▶ **Data to use**
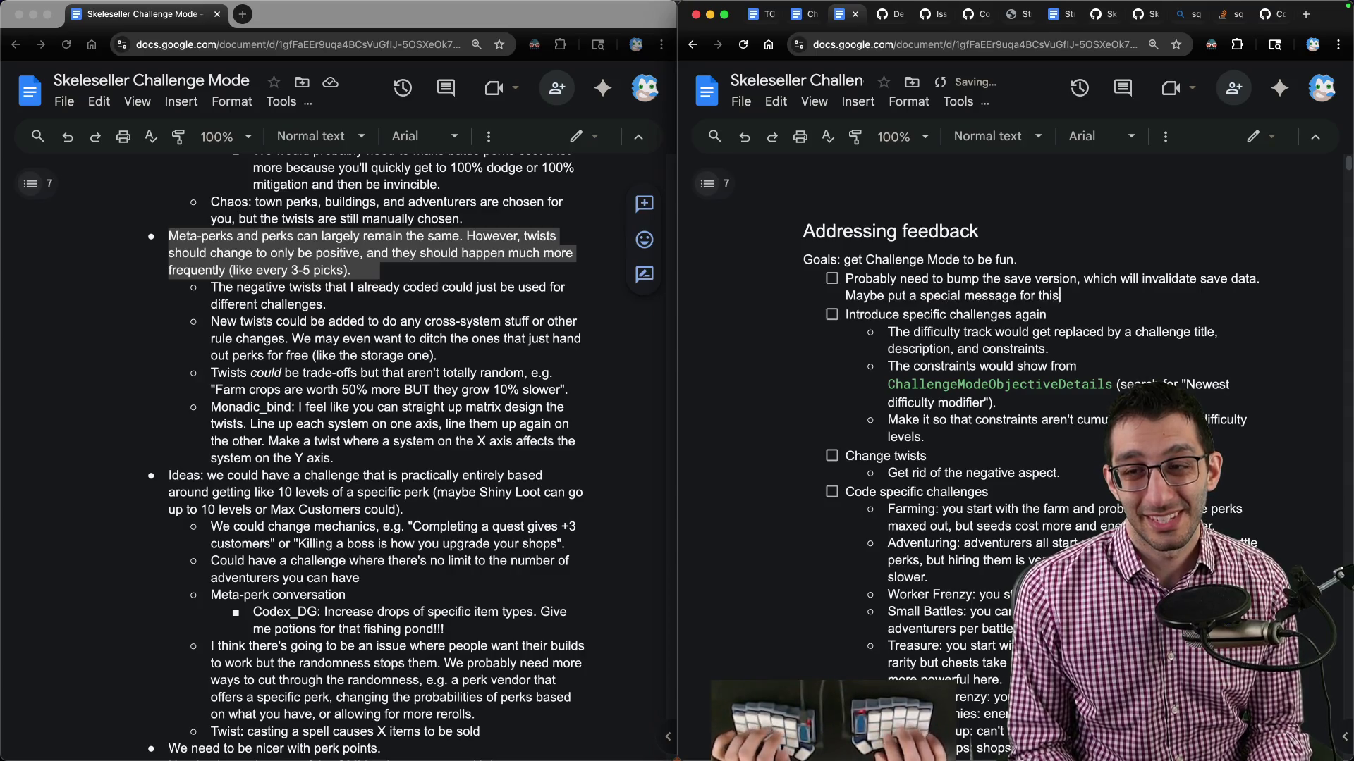
pyautogui.write('? Or just write a n')
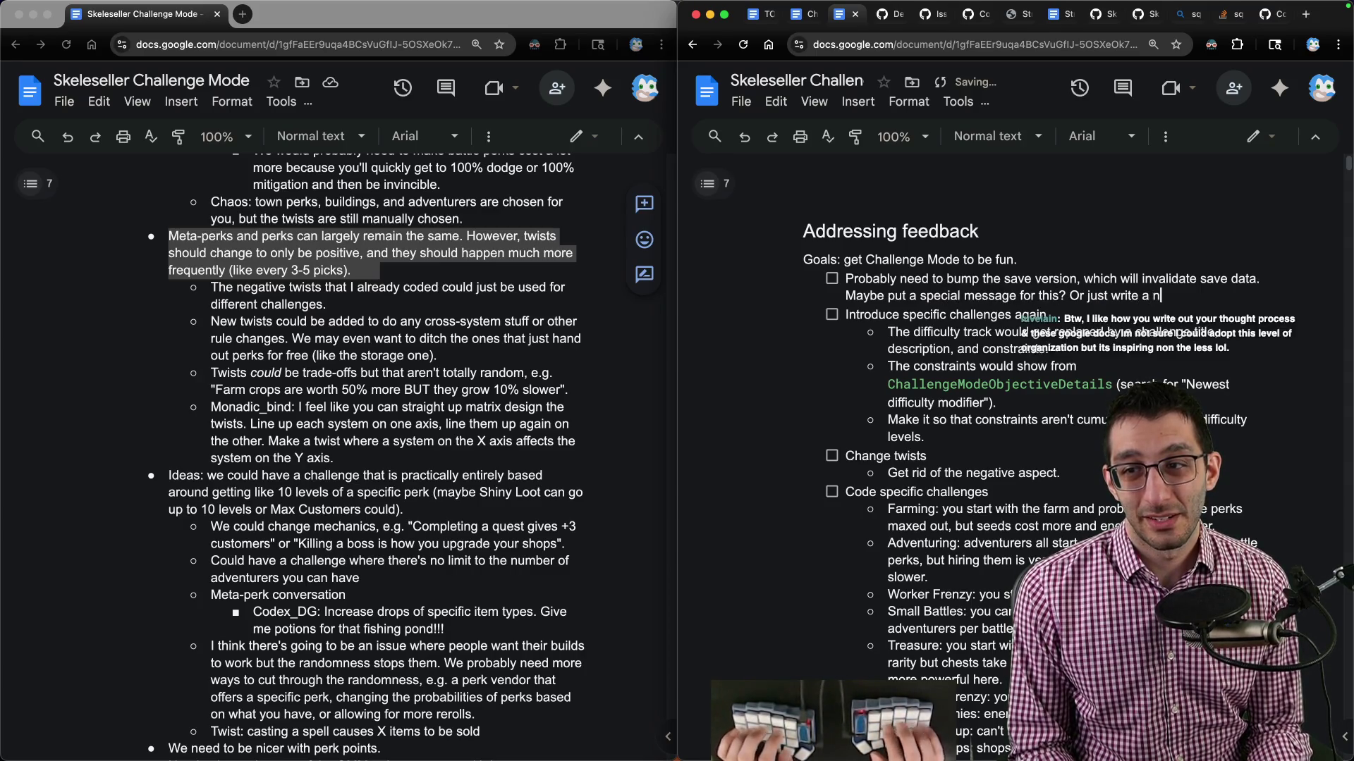
pyautogui.write('ote to include it in the pat')
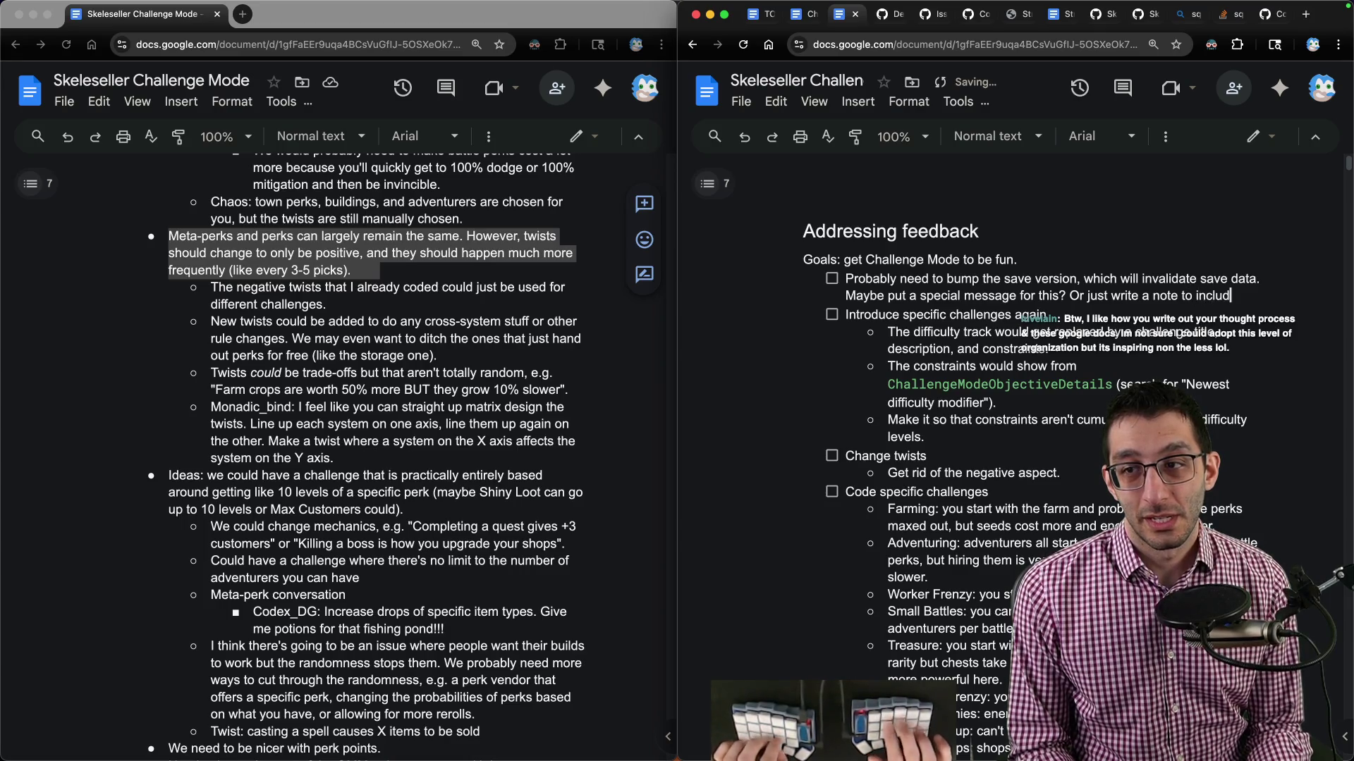
pyautogui.write('ch log.')
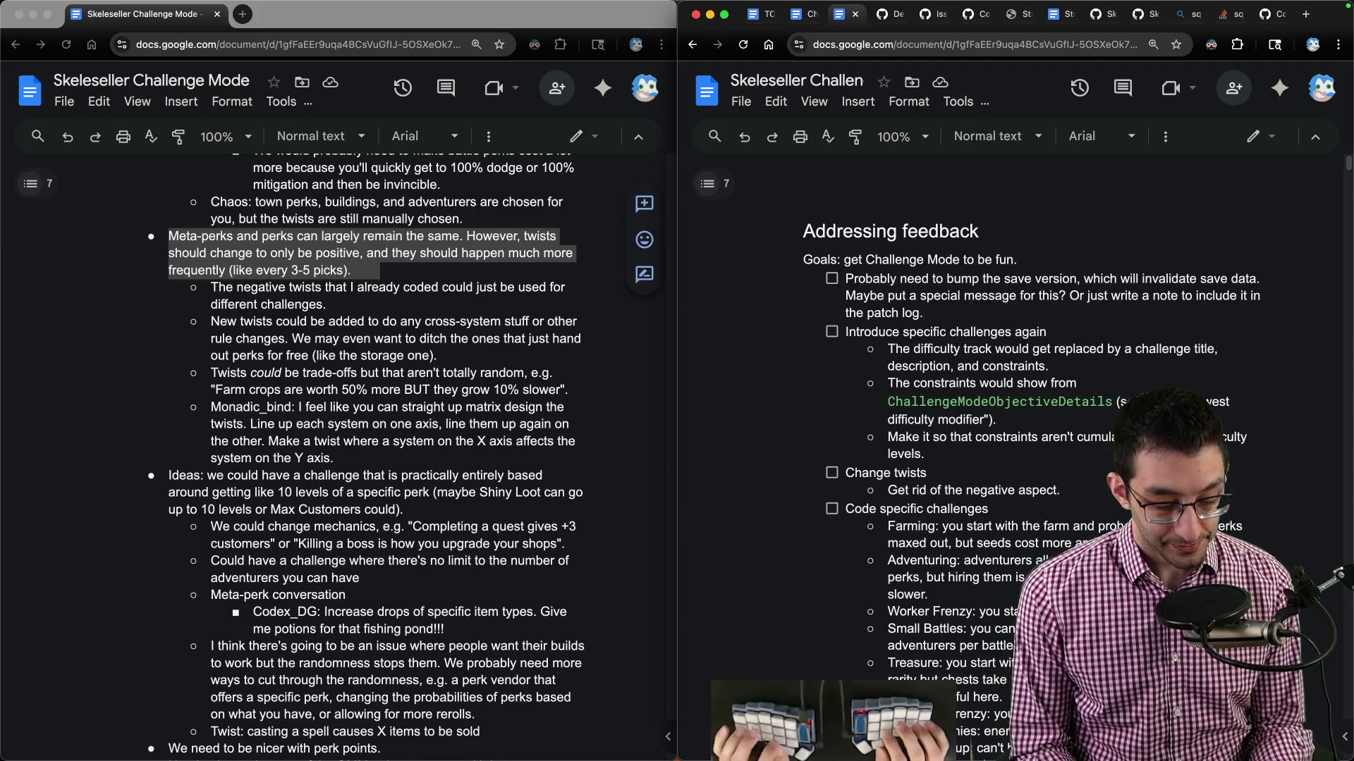
pyautogui.press('super+Tab')
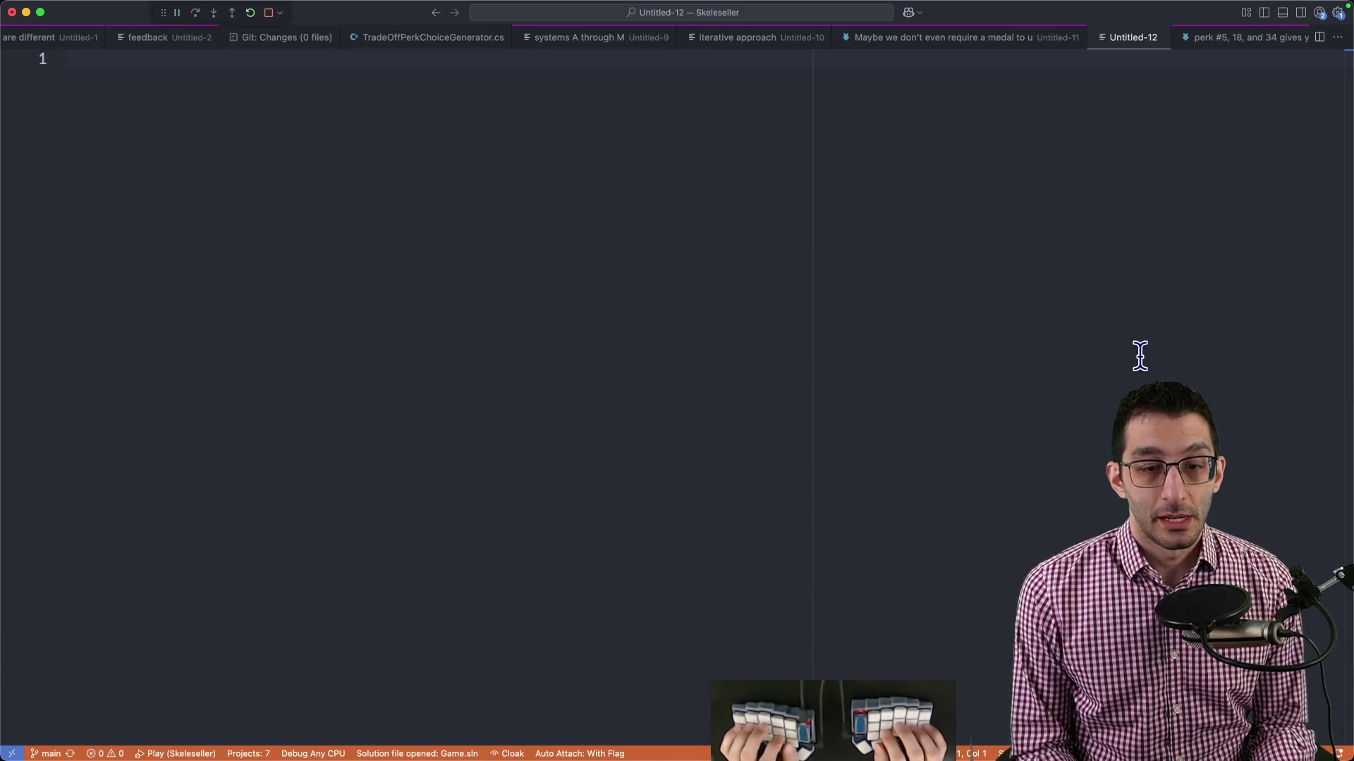
# In Untitled-12, list two reasons: less player choice steers them right, and known unlock order eases balancing.
pyautogui.write('reason:')
pyautogui.press('Return')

▶ **Exercise instructions**
Lines from the one containing "# In Untitled-12, list" through the final line of the entries are the only ones to print, and each must match exactly.

▶ **Your solution**
# In Untitled-12, list two reasons: less player choice steers them right, and known unlock order eases balancing.
pyautogui.write('reason:')
pyautogui.press('Return')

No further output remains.